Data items

—————

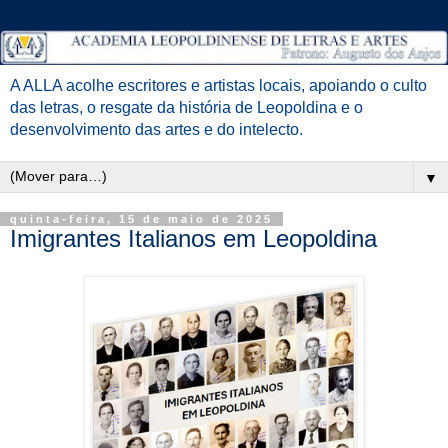
A ALLA acolhe escritores e artistas locais, apoiando o culto
das letras, o resgate da história de Leopoldina e o
desenvolvimento das artes e do intelecto.
▼
quinta-feira, 15 de maio de 2025
Imigrantes Italianos em Leopoldina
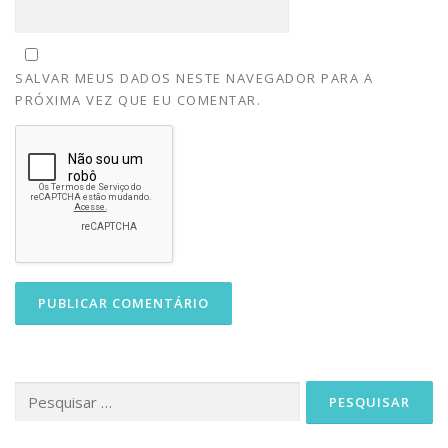
SALVAR MEUS DADOS NESTE NAVEGADOR PARA A
PRÓXIMA VEZ QUE EU COMENTAR.
Pesquisar
por:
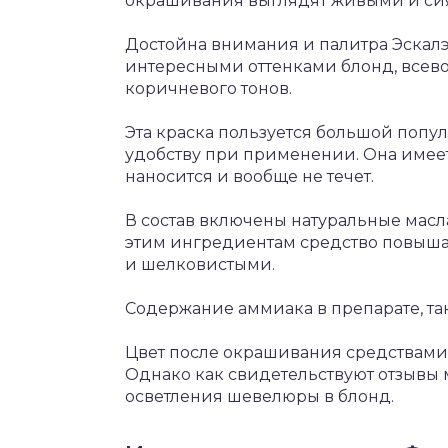
окрашивания выглядят живыми и с
Достойна внимания и палитра Эскал
интересными оттенками блонд, все
коричневого тонов.
Эта краска пользуется большой попул
удобству при применении. Она имеет
наносится и вообще не течет.
В состав включены натуральные масла
этим ингредиентам средство повышае
и шелковистыми.
Содержание аммиака в препарате, так
Цвет после окрашивания средствами
Однако как свидетельствуют отзывы м
осветления шевелюры в блонд.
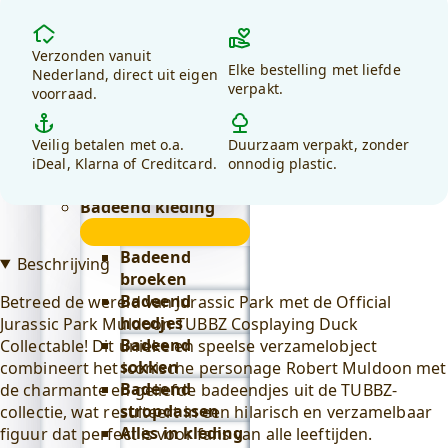
Lifestyle
Waarom
submenu
Badeend badtextiel
kiezen
Verzonden vanuit
submenu
Elke bestelling met liefde
voor
Nederland, direct uit eigen
verpakt.
voorraad.
Badjassen
debadeend.nl?
Alles in
badtextiel
Veilig betalen met o.a.
Duurzaam verpakt, zonder
bekijken
iDeal, Klarna of Creditcard.
onnodig plastic.
Badeend drinkwaren
Badeend kleding
submenu
Badeend
Beschrijving
broeken
Badeend
Betreed de wereld van Jurassic Park met de Official
hoedjes
Jurassic Park Muldoon TUBBZ Cosplaying Duck
Badeend
Collectable! Dit unieke en speelse verzamelobject
sokken
combineert het iconische personage Robert Muldoon met
Badeend
de charmante en geliefde badeendjes uit de TUBBZ-
stropdassen
collectie, wat resulteert in een hilarisch en verzamelbaar
Alles in kleding
figuur dat perfect is voor fans van alle leeftijden.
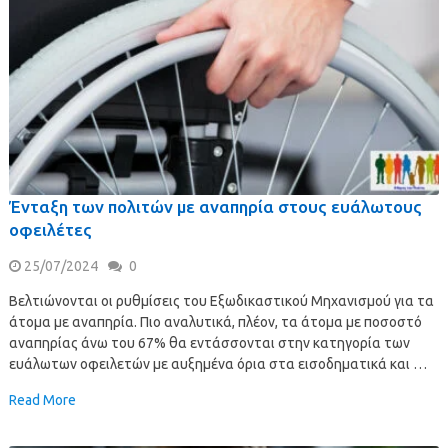
Ένταξη των πολιτών με αναπηρία στους ευάλωτους
οφειλέτες
25/07/2024
0
Βελτιώνονται οι ρυθμίσεις του Εξωδικαστικού Μηχανισμού για τα
άτομα με αναπηρία. Πιο αναλυτικά, πλέον, τα άτομα με ποσοστό
αναπηρίας άνω του 67% θα εντάσσονται στην κατηγορία των
ευάλωτων οφειλετών με αυξημένα όρια στα εισοδηματικά και …
Read More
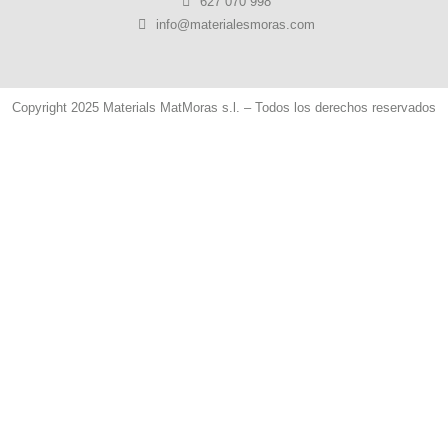
627 070 998
info@materialesmoras.com
Copyright 2025 Materials MatMoras s.l. – Todos los derechos reservados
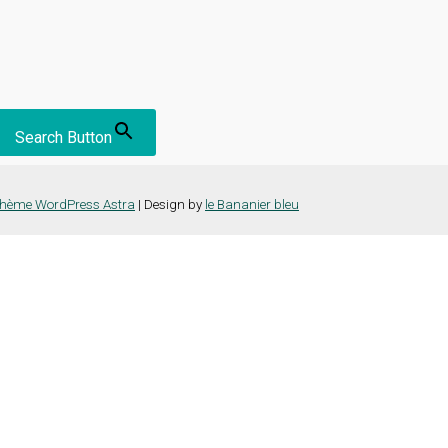
Search Button
hème WordPress Astra
| Design by
le Bananier bleu
nce la plus pertinente en mémorisant vos préférences et vos visites répét
es cookies" pour fournir un consentement contrôlé.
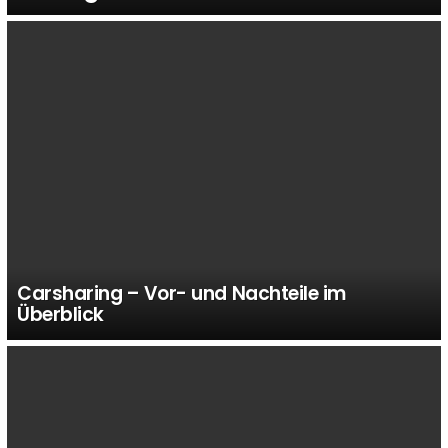
Carsharing – Vor- und Nachteile im
Überblick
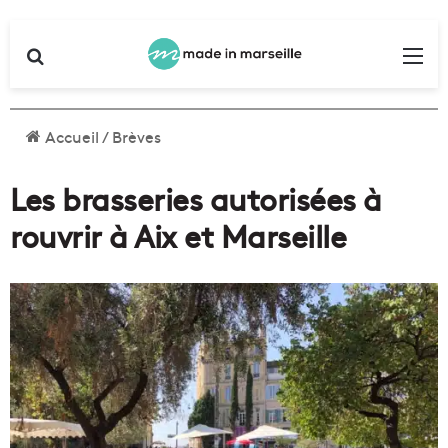
Rechercher
Me
Accueil
/
Brèves
Les brasseries autorisées à
rouvrir à Aix et Marseille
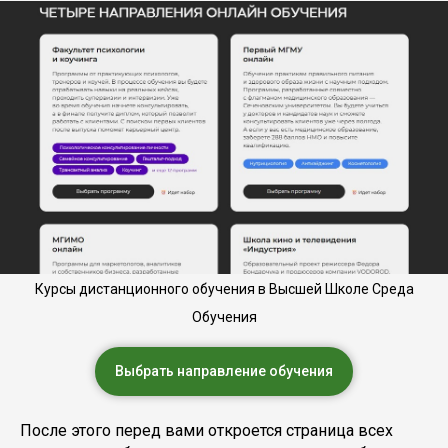
Курсы дистанционного обучения в Высшей Школе Среда
Обучения
Выбрать направление обучения
После этого перед вами откроется страница всех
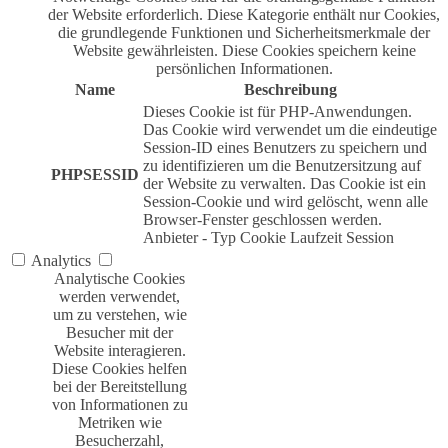
der Website erforderlich. Diese Kategorie enthält nur Cookies,
die grundlegende Funktionen und Sicherheitsmerkmale der
Website gewährleisten. Diese Cookies speichern keine
persönlichen Informationen.
Name
Beschreibung
Dieses Cookie ist für PHP-Anwendungen.
Das Cookie wird verwendet um die eindeutige
Session-ID eines Benutzers zu speichern und
zu identifizieren um die Benutzersitzung auf
PHPSESSID
der Website zu verwalten. Das Cookie ist ein
Session-Cookie und wird gelöscht, wenn alle
Browser-Fenster geschlossen werden.
Anbieter
-
Typ
Cookie
Laufzeit
Session
Analytics
Analytische Cookies
werden verwendet,
um zu verstehen, wie
Besucher mit der
Website interagieren.
Diese Cookies helfen
bei der Bereitstellung
von Informationen zu
Metriken wie
Besucherzahl,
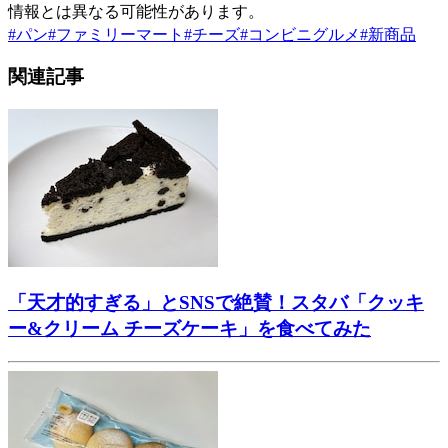
情報とは異なる可能性があります。
#
パン
#
ファミリーマート
#
チーズ
#
コンビニグルメ
#
新商品
関連記事
「天才的すぎる」とSNSで絶賛！スタバ「クッキ
ー&クリーム チーズケーキ」を食べてみた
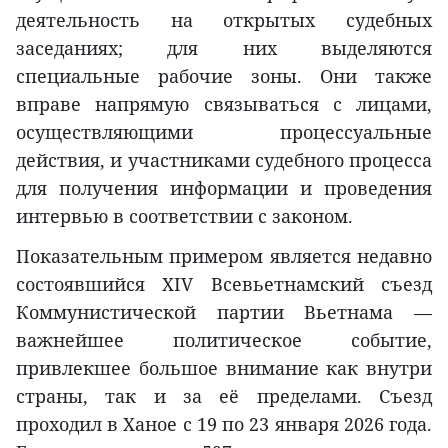
деятельность на открытых судебных
заседаниях; для них выделяются
специальные рабочие зоны. Они также
вправе напрямую связываться с лицами,
осуществляющими процессуальные
действия, и участниками судебного процесса
для получения информации и проведения
интервью в соответствии с законом.
Показательным примером является недавно
состоявшийся XIV Всевьетнамский съезд
Коммунистической партии Вьетнама —
важнейшее политическое событие,
привлекшее большое внимание как внутри
страны, так и за её пределами. Съезд
проходил в Ханое с 19 по 23 января 2026 года.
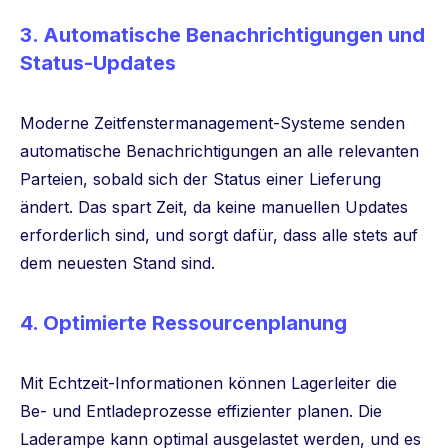
3.
Automatische Benachrichtigungen und
Status-Updates
Moderne Zeitfenstermanagement-Systeme senden
automatische Benachrichtigungen an alle relevanten
Parteien, sobald sich der Status einer Lieferung
ändert. Das spart Zeit, da keine manuellen Updates
erforderlich sind, und sorgt dafür, dass alle stets auf
dem neuesten Stand sind.
4.
Optimierte Ressourcenplanung
Mit Echtzeit-Informationen können Lagerleiter die
Be- und Entladeprozesse effizienter planen. Die
Laderampe kann optimal ausgelastet werden, und es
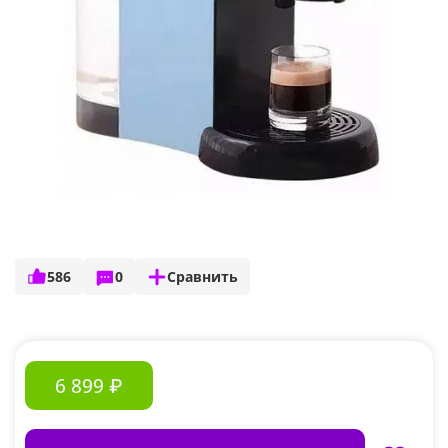
586
0
Сравнить
6 899 ₽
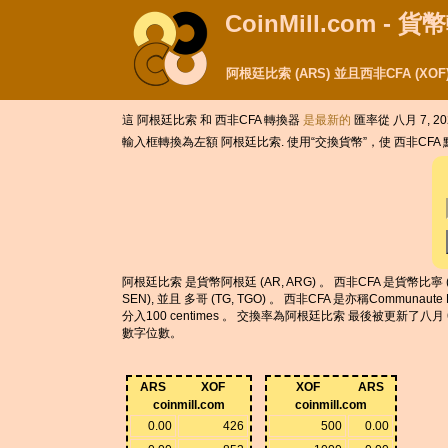
CoinMill.com - 
阿根廷比索 (ARS) 並且西非CFA (X
這 阿根廷比索 和 西非CFA 轉換器
是最新的
匯率從 八月 7, 20
輸入框轉換為左額 阿根廷比索. 使用“交換貨幣”，使 西非CFA
阿根廷比索 是貨幣阿根廷 (AR, ARG) 。 西非CFA 是貨幣比寧 (BJ, BEN),
SEN), 並且 多哥 (TG, TGO) 。 西非CFA 是亦稱Communaut
分入100 centimes 。 交換率為阿根廷比索 最後被更新了八月 6
數字位數。
ARS
XOF
XOF
ARS
coinmill.com
coinmill.com
0.00
426
500
0.00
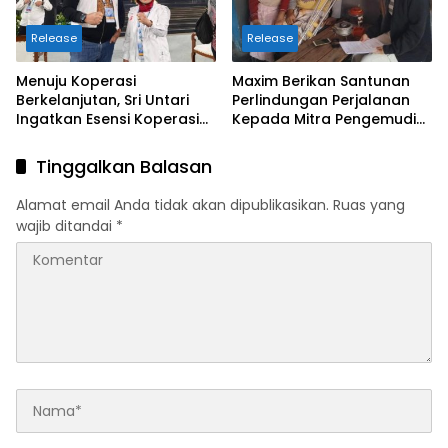
Release
Release
Menuju Koperasi
Maxim Berikan Santunan
Berkelanjutan, Sri Untari
Perlindungan Perjalanan
Ingatkan Esensi Koperasi
Kepada Mitra Pengemudi
Sejati
di Batu
Tinggalkan Balasan
Alamat email Anda tidak akan dipublikasikan.
Ruas yang
wajib ditandai
*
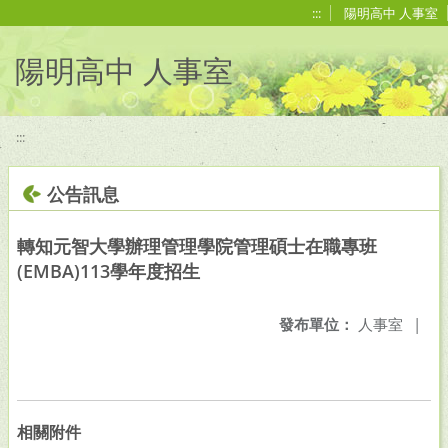
移至網頁之主要內容區位置
:::
陽明高中 人事室
陽明高中 人事室
:::
公告訊息
轉知元智大學辦理管理學院管理碩士在職專班
(EMBA)113學年度招生
發布單位：
人事室
|
相關附件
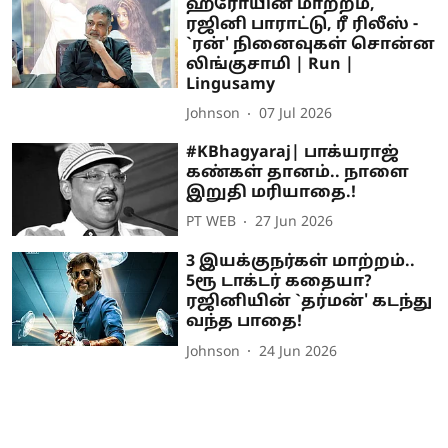
ஹீரோயின் மாற்றம்,
ரஜினி பாராட்டு, ரீ ரிலீஸ் -
`ரன்' நினைவுகள் சொன்ன
லிங்குசாமி | Run |
Lingusamy
Johnson
07 Jul 2026
#KBhagyaraj| பாக்யராஜ்
கண்கள் தானம்.. நாளை
இறுதி மரியாதை.!
PT WEB
27 Jun 2026
3 இயக்குநர்கள் மாற்றம்..
5ரூ டாக்டர் கதையா?
ரஜினியின் `தர்மன்' கடந்து
வந்த பாதை!
Johnson
24 Jun 2026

—————

*Exercise requirements*: Restate, word for word, the entries above, dropping any picture.

*Result for this task*:
A ALLA acolhe escritores e artistas locais, apoiando o culto
das letras, o resgate da história de Leopoldina e o
desenvolvimento das artes e do intelecto.
▼
quinta-feira, 15 de maio de 2025
Imigrantes Italianos em Leopoldina
SALVAR MEUS DADOS NESTE NAVEGADOR PARA A
PRÓXIMA VEZ QUE EU COMENTAR.
Pesquisar
por:
окрашивания выглядят живыми и с
Достойна внимания и палитра Эскал
интересными оттенками блонд, все
коричневого тонов.
Эта краска пользуется большой попул
удобству при применении. Она имеет
наносится и вообще не течет.
В состав включены натуральные масла
этим ингредиентам средство повышае
и шелковистыми.
Содержание аммиака в препарате, так
Цвет после окрашивания средствами
Однако как свидетельствуют отзывы м
осветления шевелюры в блонд.
Lifestyle
Waarom
submenu
Badeend badtextiel
kiezen
Verzonden vanuit
submenu
Elke bestelling met liefde
voor
Nederland, direct uit eigen
verpakt.
voorraad.
Badjassen
debadeend.nl?
Alles in
badtextiel
Veilig betalen met o.a.
Duurzaam verpakt, zonder
bekijken
iDeal, Klarna of Creditcard.
onnodig plastic.
Badeend drinkwaren
Badeend kleding
submenu
Badeend
Beschrijving
broeken
Badeend
Betreed de wereld van Jurassic Park met de Official
hoedjes
Jurassic Park Muldoon TUBBZ Cosplaying Duck
Badeend
Collectable! Dit unieke en speelse verzamelobject
sokken
combineert het iconische personage Robert Muldoon met
Badeend
de charmante en geliefde badeendjes uit de TUBBZ-
stropdassen
collectie, wat resulteert in een hilarisch en verzamelbaar
Alles in kleding
figuur dat perfect is voor fans van alle leeftijden.
Ένταξη των πολιτών με αναπηρία στους ευάλωτους
οφειλέτες
25/07/2024
0
Βελτιώνονται οι ρυθμίσεις του Εξωδικαστικού Μηχανισμού για τα
άτομα με αναπηρία. Πιο αναλυτικά, πλέον, τα άτομα με ποσοστό
αναπηρίας άνω του 67% θα εντάσσονται στην κατηγορία των
ευάλωτων οφειλετών με αυξημένα όρια στα εισοδηματικά και …
Read More
627 070 998
info@materialesmoras.com
Copyright 2025 Materials MatMoras s.l. – Todos los derechos reservados
Search Button
hème WordPress Astra
| Design by
le Bananier bleu
nce la plus pertinente en mémorisant vos préférences et vos visites répét
es cookies" pour fournir un consentement contrôlé.
Carsharing – Vor- und Nachteile im
Überblick
Rechercher
Me
Accueil
/
Brèves
Les brasseries autorisées à
rouvrir à Aix et Marseille
Курсы дистанционного обучения в Высшей Школе Среда
Обучения
Выбрать направление обучения
После этого перед вами откроется страница всех
der Website erforderlich. Diese Kategorie enthält nur Cookies,
die grundlegende Funktionen und Sicherheitsmerkmale der
Website gewährleisten. Diese Cookies speichern keine
persönlichen Informationen.
Name
Beschreibung
Dieses Cookie ist für PHP-Anwendungen.
Das Cookie wird verwendet um die eindeutige
Session-ID eines Benutzers zu speichern und
zu identifizieren um die Benutzersitzung auf
PHPSESSID
der Website zu verwalten. Das Cookie ist ein
Session-Cookie und wird gelöscht, wenn alle
Browser-Fenster geschlossen werden.
Anbieter
-
Typ
Cookie
Laufzeit
Session
Analytics
Analytische Cookies
werden verwendet,
um zu verstehen, wie
Besucher mit der
Website interagieren.
Diese Cookies helfen
bei der Bereitstellung
von Informationen zu
Metriken wie
Besucherzahl,
情報とは異なる可能性があります。
#
パン
#
ファミリーマート
#
チーズ
#
コンビニグルメ
#
新商品
関連記事
「天才的すぎる」とSNSで絶賛！スタバ「クッキ
ー&クリーム チーズケーキ」を食べてみた
деятельность на открытых судебных
заседаниях; для них выделяются
специальные рабочие зоны. Они также
вправе напрямую связываться с лицами,
осуществляющими процессуальные
действия, и участниками судебного процесса
для получения информации и проведения
интервью в соответствии с законом.
Показательным примером является недавно
состоявшийся XIV Всевьетнамский съезд
Коммунистической партии Вьетнама —
важнейшее политическое событие,
привлекшее большое внимание как внутри
страны, так и за её пределами. Съезд
проходил в Ханое с 19 по 23 января 2026 года.
3.
Automatische Benachrichtigungen und
Status-Updates
Moderne Zeitfenstermanagement-Systeme senden
automatische Benachrichtigungen an alle relevanten
Parteien, sobald sich der Status einer Lieferung
ändert. Das spart Zeit, da keine manuellen Updates
erforderlich sind, und sorgt dafür, dass alle stets auf
dem neuesten Stand sind.
4.
Optimierte Ressourcenplanung
Mit Echtzeit-Informationen können Lagerleiter die
Be- und Entladeprozesse effizienter planen. Die
Laderampe kann optimal ausgelastet werden, und es
586
0
Сравнить
6 899 ₽
CoinMill.com - 
阿根廷比索 (ARS) 並且西非CFA (X
這 阿根廷比索 和 西非CFA 轉換器
是最新的
匯率從 八月 7, 20
輸入框轉換為左額 阿根廷比索. 使用“交換貨幣”，使 西非CFA
阿根廷比索 是貨幣阿根廷 (AR, ARG) 。 西非CFA 是貨幣比寧 (BJ, BEN),
SEN), 並且 多哥 (TG, TGO) 。 西非CFA 是亦稱Communaut
分入100 centimes 。 交換率為阿根廷比索 最後被更新了八月 6
數字位數。
ARS
XOF
XOF
ARS
coinmill.com
coinmill.com
0.00
426
500
0.00
Release
Release
Menuju Koperasi
Maxim Berikan Santunan
Berkelanjutan, Sri Untari
Perlindungan Perjalanan
Ingatkan Esensi Koperasi
Kepada Mitra Pengemudi
Sejati
di Batu
Tinggalkan Balasan
Alamat email Anda tidak akan dipublikasikan.
Ruas yang
wajib ditandai
*
移至網頁之主要內容區位置
:::
陽明高中 人事室
陽明高中 人事室
:::
公告訊息
轉知元智大學辦理管理學院管理碩士在職專班
(EMBA)113學年度招生
發布單位：
人事室
|
相關附件
ஹீரோயின் மாற்றம்,
ரஜினி பாராட்டு, ரீ ரிலீஸ் -
`ரன்' நினைவுகள் சொன்ன
லிங்குசாமி | Run |
Lingusamy
Johnson
07 Jul 2026
#KBhagyaraj| பாக்யராஜ்
கண்கள் தானம்.. நாளை
இறுதி மரியாதை.!
PT WEB
27 Jun 2026
3 இயக்குநர்கள் மாற்றம்..
5ரூ டாக்டர் கதையா?
ரஜினியின் `தர்மன்' கடந்து
வந்த பாதை!
Johnson
24 Jun 2026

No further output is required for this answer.